Listen Up Philip cinematographer Williams, who is vehemently against video, also challenges the notion that low-budget indies can’t afford to shoot on film:
“The amount of time and energy and resources that are spent to make video look good add up enormously,” Wiliams says. “Both in the shooting and in the post. You can roll film and it looks like a movie right away. And the technology of film now is so incredible. The Vision 3 stock is ridiculously flexible.”
To Williams point, Swanberg adds that at a certain budget level, video isn’t any cheaper once the cost of media management — high-definition video takes up a tremendous amount of hard drive space, while video dailies from 16 mm are significantly smaller — and extremely high-priced video-camera rentals are factored into the bottom line.
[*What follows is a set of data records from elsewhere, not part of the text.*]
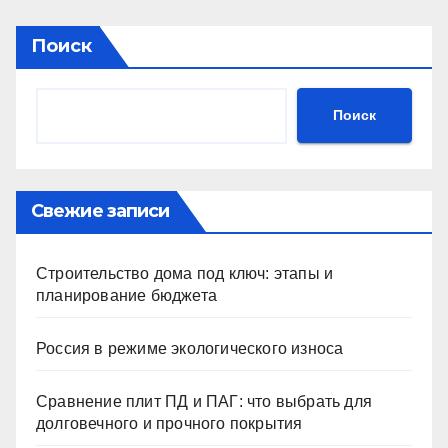
Поиск
Поиск
Свежие записи
Строительство дома под ключ: этапы и
планирование бюджета
Россия в режиме экологического износа
Сравнение плит ПД и ПАГ: что выбрать для
долговечного и прочного покрытия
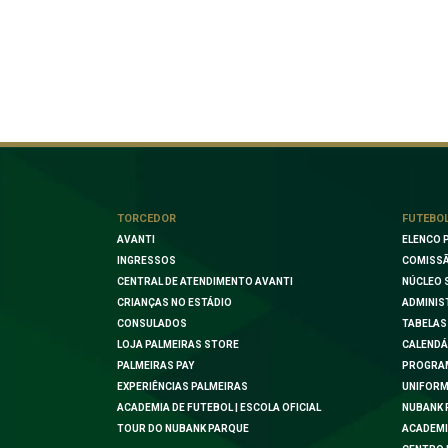
TORCEDOR
FUTEBO
AVANTI
ELENCO 
INGRESSOS
COMISSÃ
CENTRAL DE ATENDIMENTO AVANTI
NÚCLEO 
CRIANÇAS NO ESTÁDIO
ADMINIS
CONSULADOS
TABELAS
LOJA PALMEIRAS STORE
CALENDÁ
PALMEIRAS PAY
PROGRA
EXPERIÊNCIAS PALMEIRAS
UNIFORM
ACADEMIA DE FUTEBOL | ESCOLA OFICIAL
NUBANK 
TOUR DO NUBANK PARQUE
ACADEMI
That said, these indie filmmakers are not kidding themselves as to what direction things are headed for film. Swanberg’s initial motivation to shoot on film was that he felt the clock was ticking if he was ever going to return to his film school roots and shoot on 16 mm. For Williams, the end of film is inevitable, but he refuses to go down with the ship:
“If I gave up on what it means to shoot film, then I am a part of the problem and a part of the generation of a–holes that sent film up the river — the baby boomers and nerds that wanted to make their lives easier at the cost of the heart and glory of cinema. It’s too late in any case. Now there is only one lab in NYC! The labs will eventually close. The closet in NYC that is the Kodak office will be cleaned out. It’s tragic. And most filmmakers adding to the pile of garbage won’t miss celluloid one bit.”
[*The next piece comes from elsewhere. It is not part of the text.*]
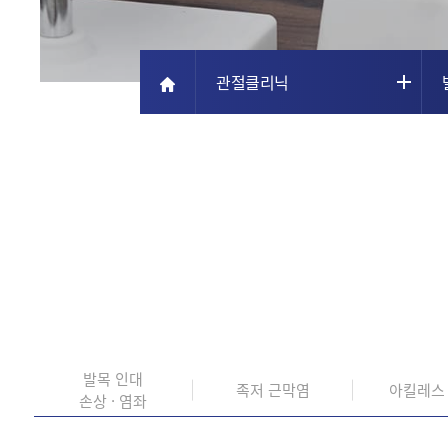
관절클리닉
발목 인대
족저 근막염
아킬레스
손상 · 염좌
CORRECTION: An earlier version of this story incorrectly stated that “virtually every blockbuster not shot by Christopher Nolan” was shot digitally. While an increasing majority of tent pole films are being shot digitally, there are films like The Amazing Spider Man 2 and JJ Abrams’ Star Trek reboots which were shot on 35mm film.
The Story also stated Martin Scorsese had made the switch to digital filmmaking when he made Hugo. This is only partially correct. As the filmmaker recently explained to ASC, he went into production on The Wolf of Wall Street intending to shoot 100% digital, but ended up deciding upon a “hybrid” approach, where portions of the film were shot in 35mm.